[ENTRIES SHOWN]:

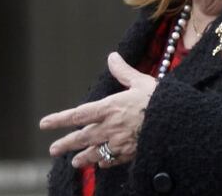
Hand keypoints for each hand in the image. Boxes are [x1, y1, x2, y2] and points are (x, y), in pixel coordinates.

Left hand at [39, 52, 156, 167]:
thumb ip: (123, 71)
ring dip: (82, 157)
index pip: (78, 115)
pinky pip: (113, 160)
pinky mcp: (130, 153)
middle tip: (53, 149)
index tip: (44, 124)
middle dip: (66, 143)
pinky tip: (101, 164)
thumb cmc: (158, 99)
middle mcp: (110, 127)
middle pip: (82, 138)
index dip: (59, 119)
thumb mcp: (140, 81)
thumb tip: (112, 56)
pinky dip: (105, 162)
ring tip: (74, 162)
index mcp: (110, 107)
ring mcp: (119, 143)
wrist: (176, 121)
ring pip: (95, 152)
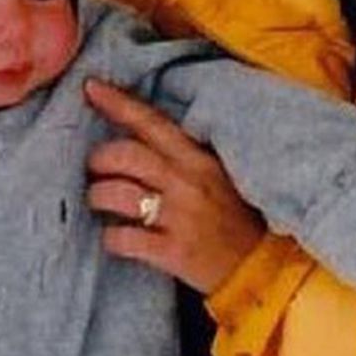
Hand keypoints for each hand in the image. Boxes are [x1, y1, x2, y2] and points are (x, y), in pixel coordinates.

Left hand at [85, 79, 264, 293]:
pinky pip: (123, 238)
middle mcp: (186, 182)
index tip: (91, 87)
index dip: (118, 103)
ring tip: (100, 201)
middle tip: (96, 169)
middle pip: (125, 154)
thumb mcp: (216, 175)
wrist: (264, 268)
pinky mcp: (172, 252)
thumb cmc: (236, 219)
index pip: (151, 122)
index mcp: (198, 158)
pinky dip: (111, 238)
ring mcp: (178, 217)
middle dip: (99, 159)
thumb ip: (181, 156)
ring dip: (97, 196)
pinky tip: (118, 238)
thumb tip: (137, 137)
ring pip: (116, 194)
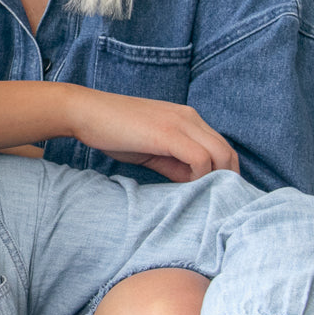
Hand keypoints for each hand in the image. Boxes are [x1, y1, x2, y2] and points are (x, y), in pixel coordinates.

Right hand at [66, 87, 239, 182]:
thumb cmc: (113, 131)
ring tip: (199, 196)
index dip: (223, 173)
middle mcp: (190, 117)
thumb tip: (194, 183)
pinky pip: (201, 159)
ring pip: (221, 154)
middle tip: (213, 202)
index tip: (214, 195)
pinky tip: (183, 186)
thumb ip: (175, 163)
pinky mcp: (169, 133)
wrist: (85, 112)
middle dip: (227, 179)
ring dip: (216, 179)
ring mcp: (180, 123)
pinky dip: (199, 177)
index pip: (222, 147)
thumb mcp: (151, 149)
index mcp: (187, 118)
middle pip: (228, 151)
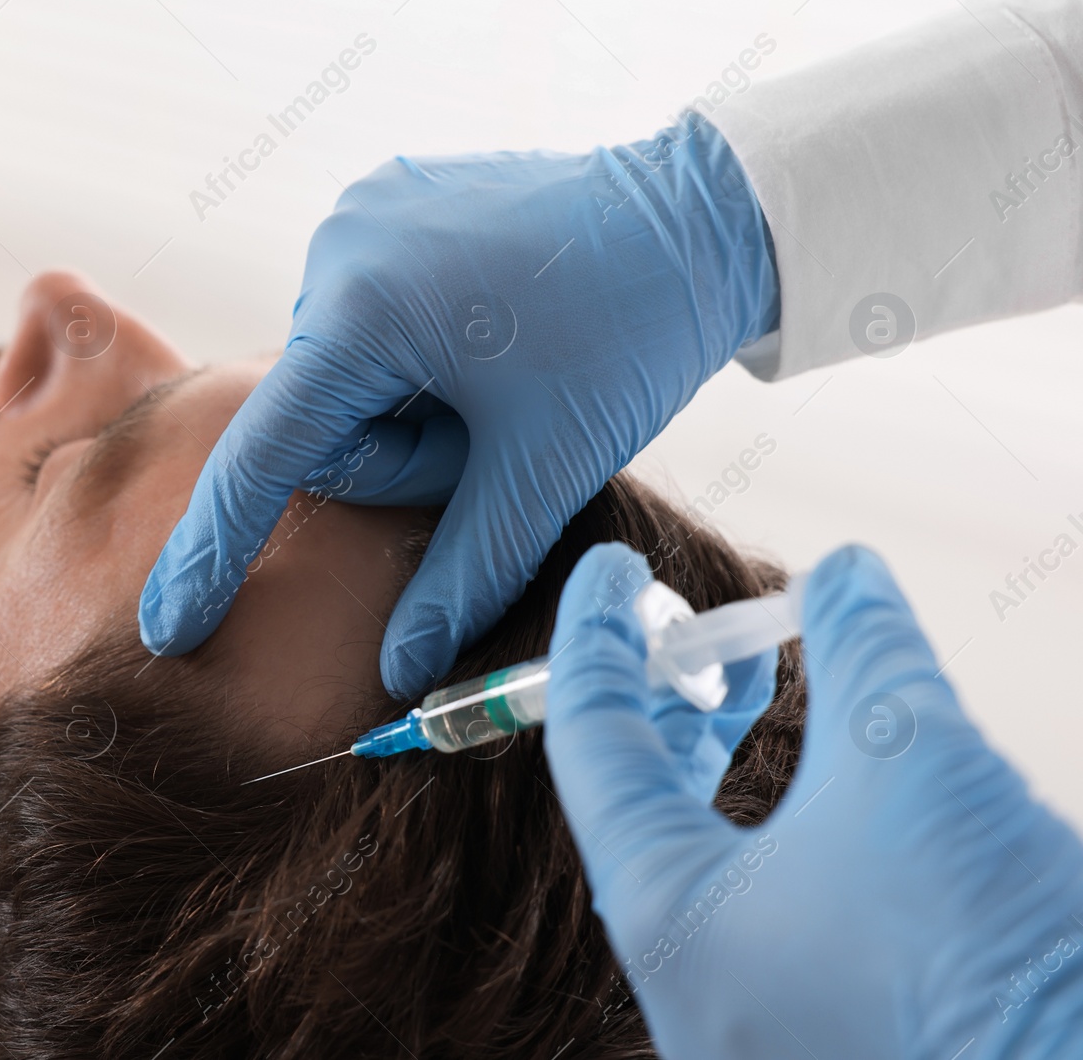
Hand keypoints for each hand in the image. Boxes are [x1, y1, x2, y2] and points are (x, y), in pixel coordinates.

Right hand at [139, 114, 780, 697]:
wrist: (705, 214)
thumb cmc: (632, 333)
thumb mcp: (544, 469)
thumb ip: (460, 574)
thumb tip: (396, 672)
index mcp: (363, 310)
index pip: (265, 456)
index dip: (213, 556)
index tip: (169, 631)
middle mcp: (337, 249)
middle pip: (320, 424)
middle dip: (402, 458)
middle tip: (496, 434)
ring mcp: (360, 215)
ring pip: (345, 380)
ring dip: (415, 410)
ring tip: (505, 374)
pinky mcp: (385, 204)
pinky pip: (366, 322)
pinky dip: (417, 357)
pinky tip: (492, 331)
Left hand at [545, 542, 1082, 1058]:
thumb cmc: (989, 949)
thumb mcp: (915, 756)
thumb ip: (859, 645)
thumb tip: (842, 572)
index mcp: (664, 916)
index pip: (593, 742)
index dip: (598, 635)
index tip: (613, 568)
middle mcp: (682, 982)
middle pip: (638, 800)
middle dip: (666, 693)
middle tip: (694, 621)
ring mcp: (744, 1021)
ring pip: (698, 854)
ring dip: (721, 751)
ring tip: (765, 673)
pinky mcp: (810, 1033)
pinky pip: (754, 907)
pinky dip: (770, 821)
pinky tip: (833, 775)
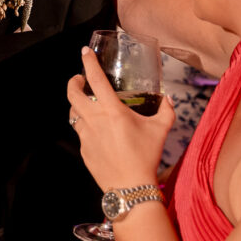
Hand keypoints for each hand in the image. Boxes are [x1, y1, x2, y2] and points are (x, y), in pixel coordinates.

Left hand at [67, 46, 174, 190]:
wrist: (131, 187)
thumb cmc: (146, 157)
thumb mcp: (160, 130)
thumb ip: (166, 111)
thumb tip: (168, 99)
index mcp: (112, 111)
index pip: (95, 79)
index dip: (88, 63)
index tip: (85, 52)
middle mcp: (94, 120)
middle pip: (73, 94)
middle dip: (73, 82)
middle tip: (79, 79)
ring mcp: (85, 135)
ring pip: (73, 113)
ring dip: (76, 103)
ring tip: (85, 102)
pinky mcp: (83, 149)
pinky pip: (80, 132)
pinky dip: (84, 125)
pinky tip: (96, 130)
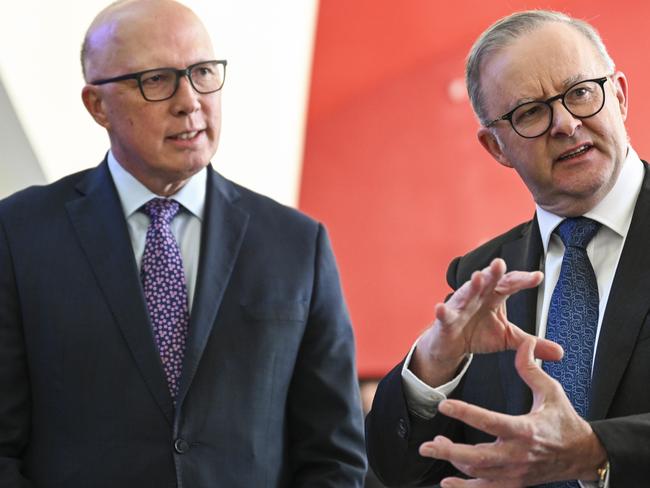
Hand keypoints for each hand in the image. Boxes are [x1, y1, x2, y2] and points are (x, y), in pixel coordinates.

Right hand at [411, 258, 561, 386]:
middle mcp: (478, 296)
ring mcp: (460, 307)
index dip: (522, 280)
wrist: (452, 345)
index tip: (537, 277)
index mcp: (494, 296)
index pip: (510, 284)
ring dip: (471, 285)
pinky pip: (444, 315)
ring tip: (478, 278)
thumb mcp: (508, 338)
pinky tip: (441, 308)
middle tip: (500, 264)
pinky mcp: (446, 320)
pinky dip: (442, 311)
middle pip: (487, 282)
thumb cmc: (478, 333)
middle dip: (493, 272)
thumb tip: (560, 352)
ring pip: (466, 293)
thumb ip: (531, 343)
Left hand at [418, 338, 607, 486]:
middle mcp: (518, 455)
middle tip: (427, 444)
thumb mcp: (551, 391)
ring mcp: (516, 473)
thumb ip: (531, 369)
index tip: (443, 405)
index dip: (465, 413)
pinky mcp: (515, 483)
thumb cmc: (565, 422)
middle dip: (449, 452)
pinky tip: (446, 482)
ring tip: (434, 448)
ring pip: (478, 474)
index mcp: (526, 430)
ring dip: (453, 463)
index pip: (490, 422)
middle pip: (478, 457)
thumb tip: (523, 343)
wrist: (583, 455)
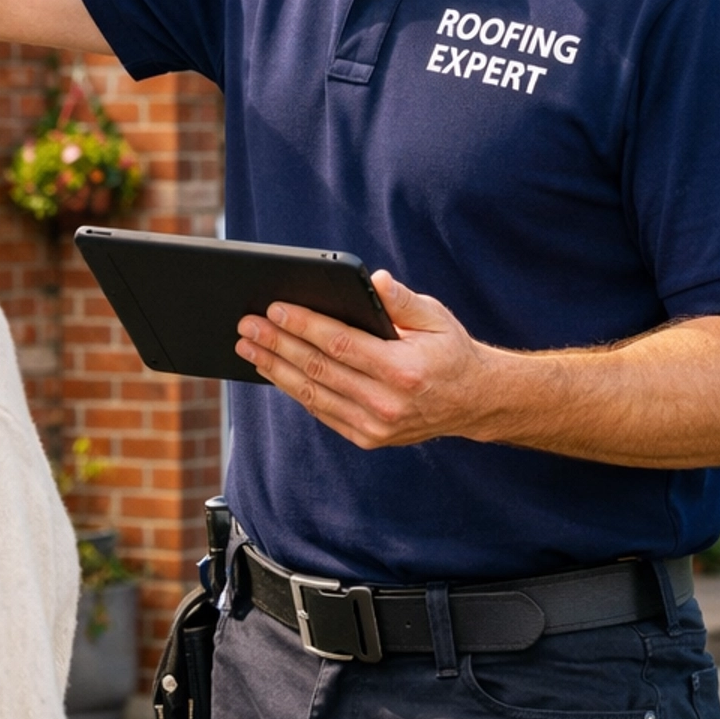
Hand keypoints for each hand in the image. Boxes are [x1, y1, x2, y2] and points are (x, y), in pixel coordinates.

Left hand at [235, 272, 504, 449]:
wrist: (473, 402)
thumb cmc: (449, 350)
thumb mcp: (435, 317)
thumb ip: (402, 299)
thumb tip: (373, 279)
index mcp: (403, 370)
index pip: (340, 344)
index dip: (303, 325)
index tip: (273, 309)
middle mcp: (387, 404)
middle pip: (318, 370)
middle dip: (277, 344)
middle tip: (246, 325)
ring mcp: (376, 427)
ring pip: (313, 395)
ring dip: (275, 369)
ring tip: (248, 348)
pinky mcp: (368, 439)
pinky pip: (322, 412)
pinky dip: (295, 390)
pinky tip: (274, 370)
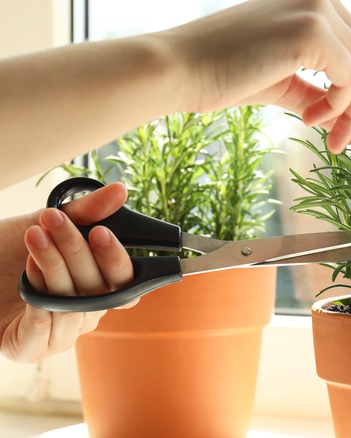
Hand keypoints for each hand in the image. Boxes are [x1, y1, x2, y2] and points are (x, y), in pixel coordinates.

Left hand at [0, 182, 133, 362]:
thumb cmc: (1, 252)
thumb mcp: (43, 224)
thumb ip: (84, 212)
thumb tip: (120, 191)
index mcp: (95, 288)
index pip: (125, 282)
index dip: (117, 260)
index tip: (101, 231)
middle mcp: (83, 314)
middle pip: (100, 290)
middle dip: (76, 251)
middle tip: (53, 220)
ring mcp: (60, 335)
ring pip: (74, 306)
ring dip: (54, 268)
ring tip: (34, 236)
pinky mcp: (31, 349)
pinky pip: (47, 328)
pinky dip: (39, 297)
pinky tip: (27, 270)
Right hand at [163, 0, 350, 152]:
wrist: (180, 69)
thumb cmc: (222, 74)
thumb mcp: (284, 81)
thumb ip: (318, 91)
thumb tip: (350, 118)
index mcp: (316, 4)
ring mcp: (318, 9)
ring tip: (332, 140)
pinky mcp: (312, 30)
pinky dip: (338, 108)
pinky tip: (308, 121)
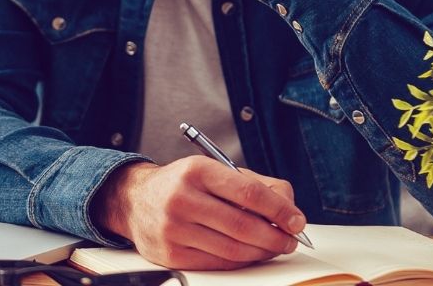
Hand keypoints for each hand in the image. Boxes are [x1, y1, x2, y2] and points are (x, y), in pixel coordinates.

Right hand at [93, 157, 306, 269]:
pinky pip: (217, 263)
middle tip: (290, 239)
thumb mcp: (214, 170)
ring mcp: (174, 229)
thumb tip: (288, 206)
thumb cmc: (183, 184)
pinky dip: (241, 261)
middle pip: (242, 224)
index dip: (279, 209)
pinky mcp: (171, 254)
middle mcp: (182, 198)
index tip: (296, 220)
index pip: (248, 192)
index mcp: (197, 171)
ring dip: (261, 251)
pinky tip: (250, 254)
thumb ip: (255, 184)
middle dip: (275, 236)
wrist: (135, 200)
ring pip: (232, 249)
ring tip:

[WHAT YOU NEED TO DO]:
Reproduce every line in the records above that contains the word "Right".

[EXERCISE RESULT]:
Right hand at [66, 87, 239, 182]:
Right hand at [139, 114, 780, 697]:
Right hand at [411, 258, 561, 386]:
Right hand at [163, 0, 350, 152]:
Right hand at [93, 157, 306, 269]:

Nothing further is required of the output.